The data below needs to be returned exactly, line for line.

- **Entries shown**
————

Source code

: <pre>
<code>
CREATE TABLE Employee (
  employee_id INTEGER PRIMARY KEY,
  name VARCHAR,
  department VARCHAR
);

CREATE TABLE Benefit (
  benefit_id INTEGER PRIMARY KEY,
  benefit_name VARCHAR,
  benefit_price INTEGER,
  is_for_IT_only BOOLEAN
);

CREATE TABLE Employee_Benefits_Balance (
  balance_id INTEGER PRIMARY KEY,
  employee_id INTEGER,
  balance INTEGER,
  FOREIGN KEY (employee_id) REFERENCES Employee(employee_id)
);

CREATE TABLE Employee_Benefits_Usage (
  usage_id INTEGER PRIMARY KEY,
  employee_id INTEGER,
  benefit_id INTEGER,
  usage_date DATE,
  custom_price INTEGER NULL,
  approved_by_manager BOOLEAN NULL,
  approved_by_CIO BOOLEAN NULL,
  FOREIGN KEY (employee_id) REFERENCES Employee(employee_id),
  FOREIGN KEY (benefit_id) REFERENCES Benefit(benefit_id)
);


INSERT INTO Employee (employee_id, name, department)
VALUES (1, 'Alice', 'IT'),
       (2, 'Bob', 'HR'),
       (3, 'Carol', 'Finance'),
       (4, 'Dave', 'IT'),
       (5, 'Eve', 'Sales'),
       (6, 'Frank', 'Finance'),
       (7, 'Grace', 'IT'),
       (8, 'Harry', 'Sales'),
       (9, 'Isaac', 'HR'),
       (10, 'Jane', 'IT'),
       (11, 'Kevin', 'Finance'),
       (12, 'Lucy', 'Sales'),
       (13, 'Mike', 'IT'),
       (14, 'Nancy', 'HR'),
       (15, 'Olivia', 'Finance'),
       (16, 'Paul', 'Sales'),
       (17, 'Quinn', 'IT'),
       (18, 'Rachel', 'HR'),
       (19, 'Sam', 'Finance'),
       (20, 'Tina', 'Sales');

————

- **Exercise solution**
Source code

: <pre>
<code>
CREATE TABLE Employee (
  employee_id INTEGER PRIMARY KEY,
  name VARCHAR,
  department VARCHAR
);

CREATE TABLE Benefit (
  benefit_id INTEGER PRIMARY KEY,
  benefit_name VARCHAR,
  benefit_price INTEGER,
  is_for_IT_only BOOLEAN
);

CREATE TABLE Employee_Benefits_Balance (
  balance_id INTEGER PRIMARY KEY,
  employee_id INTEGER,
  balance INTEGER,
  FOREIGN KEY (employee_id) REFERENCES Employee(employee_id)
);

CREATE TABLE Employee_Benefits_Usage (
  usage_id INTEGER PRIMARY KEY,
  employee_id INTEGER,
  benefit_id INTEGER,
  usage_date DATE,
  custom_price INTEGER NULL,
  approved_by_manager BOOLEAN NULL,
  approved_by_CIO BOOLEAN NULL,
  FOREIGN KEY (employee_id) REFERENCES Employee(employee_id),
  FOREIGN KEY (benefit_id) REFERENCES Benefit(benefit_id)
);


INSERT INTO Employee (employee_id, name, department)
VALUES (1, 'Alice', 'IT'),
       (2, 'Bob', 'HR'),
       (3, 'Carol', 'Finance'),
       (4, 'Dave', 'IT'),
       (5, 'Eve', 'Sales'),
       (6, 'Frank', 'Finance'),
       (7, 'Grace', 'IT'),
       (8, 'Harry', 'Sales'),
       (9, 'Isaac', 'HR'),
       (10, 'Jane', 'IT'),
       (11, 'Kevin', 'Finance'),
       (12, 'Lucy', 'Sales'),
       (13, 'Mike', 'IT'),
       (14, 'Nancy', 'HR'),
       (15, 'Olivia', 'Finance'),
       (16, 'Paul', 'Sales'),
       (17, 'Quinn', 'IT'),
       (18, 'Rachel', 'HR'),
       (19, 'Sam', 'Finance'),
       (20, 'Tina', 'Sales');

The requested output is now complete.